B. KETERAMPILAN PROSES SAINS

  Hakikat belajar dan mengajar memiliki dua pola yaitu pola progresif dan pola tradisional. Pada pola tradisional kegiatan mengajar lebih sering diarahkan pada aliran informasi yang dikenal dengan istilah tutur dan kapur. Pola ini guru sebagai pusat pembelajaran, guru menyampaikan informasi dan siswa menuliskan apa yang disampaikan oleh guru. Pada pola progresif makna belajar diartikan sebagai pembangunan gagasan/ pengetahuan oleh siswa sendiri selain peningkatan keterampilan dan pengembangan sikap positif .

  Pembelajaran sains seharusnya mengantarkan siswa untuk membangun sendiri konsepnya dengan keterampilan proses yang terbentuk pada diri siswa melalui proses yang berulang-ulang. Keterampilan proses saling terkait antara satu

  

hal dengan yang lain. Adapun keterampilan proses menurut Wartono (1999)

adalah :

  a. Mengamati Keterampilan siswa dalam : Menggunakan alat-alat indera

    Mengumpulkan fakta-fakta yang relevan Mencari kesamaan dan perbedaan

   b. Menafsirkan pengamatan Keterampilan siswa dalam : Mencatat setiap pengamatan secara terpisah

    Menghubung-hubungkan hasil pengamatan Menemukan suatu pola dalam satu seri pengamatan

   Menarik kesimpulan sementara

   c. Meramalkan Keterampilan siswa dalam : Mengemukakan kemungkinan apa yang akan terjadi.

   d.
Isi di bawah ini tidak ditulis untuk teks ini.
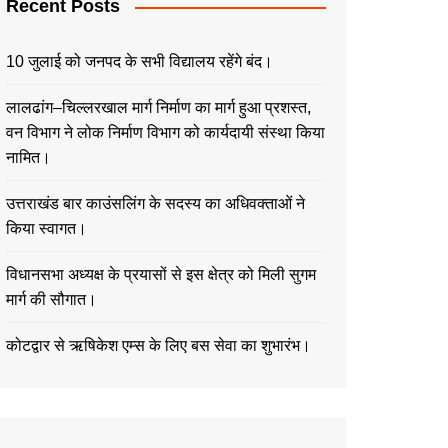
Recent Posts
10 जुलाई को जनपद के सभी विद्यालय रहेंगे बंद।
लालढांग–चिल्लरखाल मार्ग निर्माण का मार्ग हुआ प्रशस्त,
वन विभाग ने लोक निर्माण विभाग को कार्यदायी संस्था किया
नामित।
उत्तराखंड बार काउंसलिंग के सदस्य का अधिवक्ताओं ने
किया स्वागत।
विधानसभा अध्यक्ष के प्रयासों से इस क्षेत्र को मिली सुगम
मार्ग की सौगात।
कोटद्वार से ऋषिकेश एम्स के लिए बस सेवा का शुभारंभ।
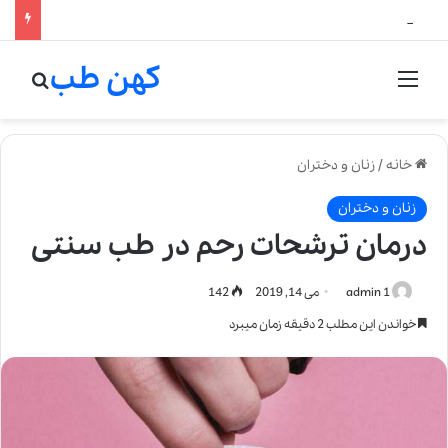
لالیک بیوتی: تلفیق هنر، علم و کیفیت در خلق عطرهای لالیک
کهن طب
منو
جستج
خانه
/
زنان و دختران
زنان و دختران
درمان ترشحات رحم در طب سنتی
admin 1
می 14, 2019
142
خواندن این مطلب 2 دقیقه زمان میبرد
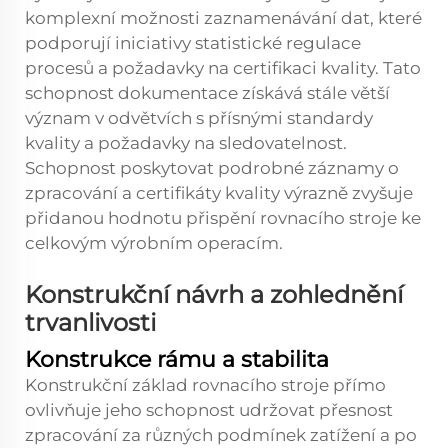
komplexní možnosti zaznamenávání dat, které
podporují iniciativy statistické regulace
procesů a požadavky na certifikaci kvality. Tato
schopnost dokumentace získává stále větší
význam v odvětvích s přísnými standardy
kvality a požadavky na sledovatelnost.
Schopnost poskytovat podrobné záznamy o
zpracování a certifikáty kvality výrazně zvyšuje
přidanou hodnotu přispění rovnacího stroje ke
celkovým výrobním operacím.
Konstrukční návrh a zohlednění
trvanlivosti
Konstrukce rámu a stabilita
Konstrukční základ rovnacího stroje přímo
ovlivňuje jeho schopnost udržovat přesnost
zpracování za různých podmínek zatížení a po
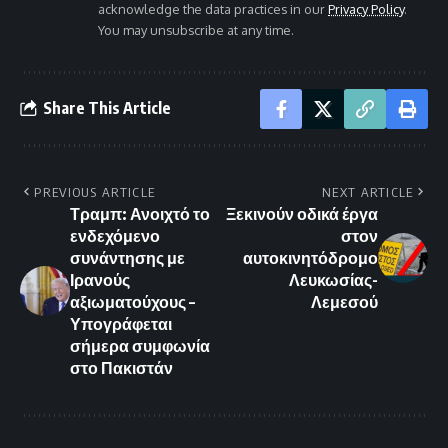
acknowledge the data practices in our
Privacy Policy
.
You may unsubscribe at any time.
Share This Article
PREVIOUS ARTICLE
NEXT ARTICLE
Τραμπ: Ανοιχτό το
Ξεκινούν οδικά έργα
ενδεχόμενο
στον
συνάντησης με
αυτοκινητόδρομο
Ιρανούς
Λευκωσίας-
αξιωματούχους –
Λεμεσού
Υπογράφεται
σήμερα συμφωνία
στο Πακιστάν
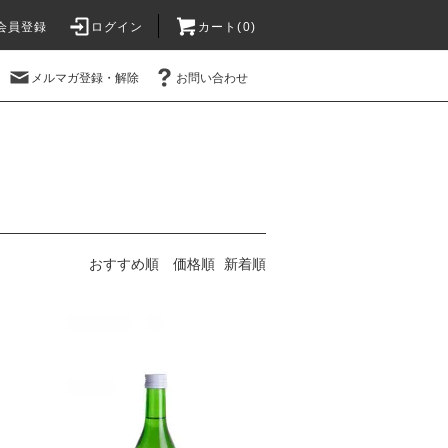
会員登録
ログイン
カート(
0
)
メルマガ登録・解除
お問い合わせ
おすすめ順
価格順
新着順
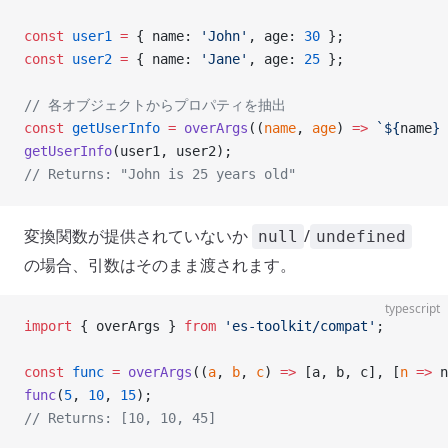
const
 user1
 =
 { name: 
'John'
, age: 
30
 };
const
 user2
 =
 { name: 
'Jane'
, age: 
25
 };
// 各オブジェクトからプロパティを抽出
const
 getUserInfo
 =
 overArgs
((
name
, 
age
) 
=>
 `${
name
} 
getUserInfo
(user1, user2);
// Returns: "John is 25 years old"
変換関数が提供されていないか
/
null
undefined
の場合、引数はそのまま渡されます。
typescript
import
 { overArgs } 
from
 'es-toolkit/compat'
;
const
 func
 =
 overArgs
((
a
, 
b
, 
c
) 
=>
 [a, b, c], [
n
 =>
 n
func
(
5
, 
10
, 
15
);
// Returns: [10, 10, 45]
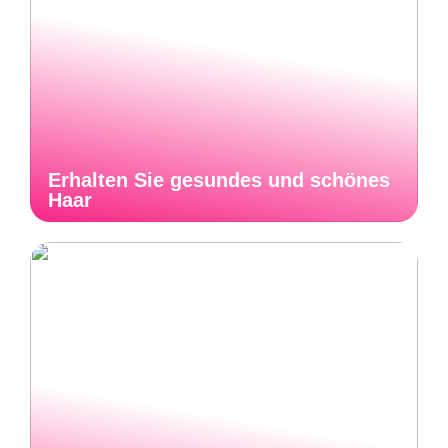
Erhalten Sie gesundes und schönes
Haar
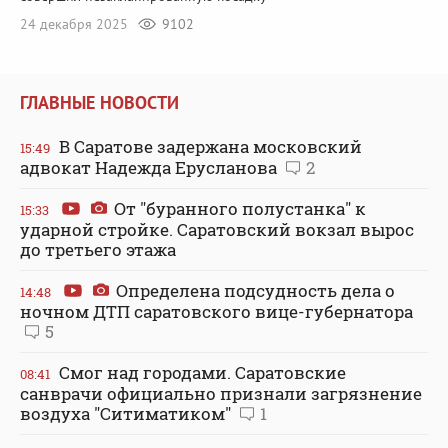
24 декабря 2025
9102
ГЛАВНЫЕ НОВОСТИ
В Саратове задержана московский
15:49
адвокат Надежда Ерусланова
2
От "буранного полустанка" к
15:33
ударной стройке. Саратовский вокзал вырос
до третьего этажа
Определена подсудность дела о
14:48
ночном ДТП саратовского вице-губернатора
5
Смог над городами. Саратовские
08:41
санврачи официально признали загрязнение
воздуха "Ситиматиком"
1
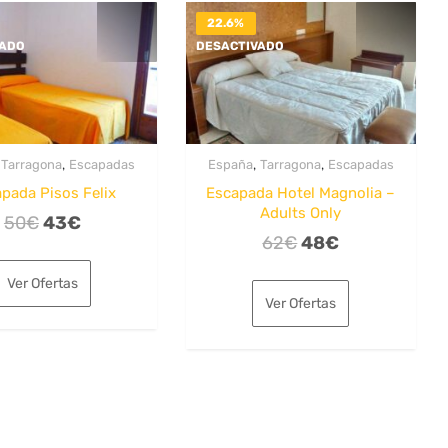
22.6%
VADO
DESACTIVADO
,
,
,
,
Tarragona
Escapadas
España
Tarragona
Escapadas
pada Pisos Felix
Escapada Hotel Magnolia –
Adults Only
El
El
50
€
43
€
El
El
62
€
48
€
precio
precio
precio
precio
original
actual
Ver Ofertas
original
actual
era:
es:
Ver Ofertas
era:
es:
50€.
43€.
62€.
48€.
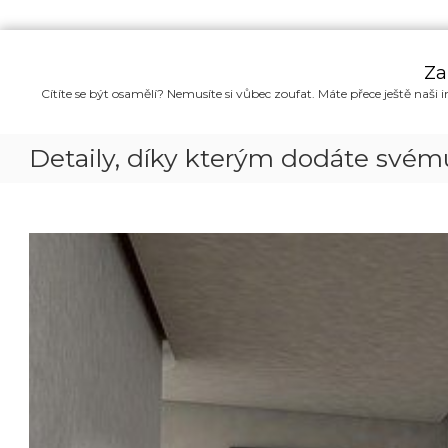
P
ř
Za
e
Cítíte se být osamělí? Nemusíte si vůbec zoufat. Máte přece ještě naši i
s
k
o
Detaily, díky kterým dodáte svém
č
i
t
n
a
o
b
s
a
h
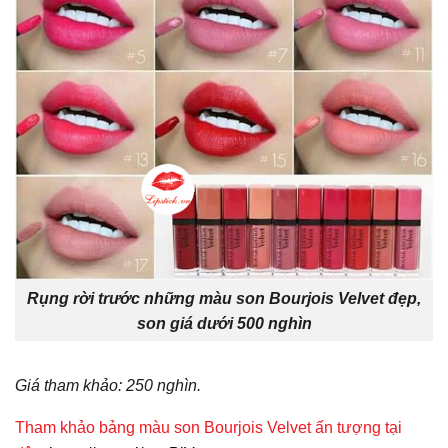
Rụng rời trước những màu son Bourjois Velvet đẹp,
son giá dưới 500 nghìn
Giá tham khảo: 250 nghìn.
Tham khảo bảng màu son Bourjois Velvet ấn tượng tại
Menggunakan alat dan bahan Keterampilan siswa dalam :  Terampil menggunakan alat dan alat e. Menerapkan konsep Keterampilan siswa dalam : Menggunakan informasi, kesimpulan, konsep, teori dalam situasi baru

   dan dalam perhitungan.

  f. Merencanakan kegiatan Keterampilan siswa dalam : Menentukan alat, bahan, dan sumber yang digunakan.

   Menentukan variabel, baik variabel tetap dan variabel berubah

   Menentukan apa yang akan diamati.

   Menentukan langkah dan cara kerja.

    Menentukan cara mengelolah hasil pengamatan. g. Berkomunikasi Keterampilan siswa dalam : Menyusun dan menyampaikan laporan.

   Menjelaskan hasil pengamatan.

    Menggambarkan data dalam bentuk grafik, tabel dan sebagainya.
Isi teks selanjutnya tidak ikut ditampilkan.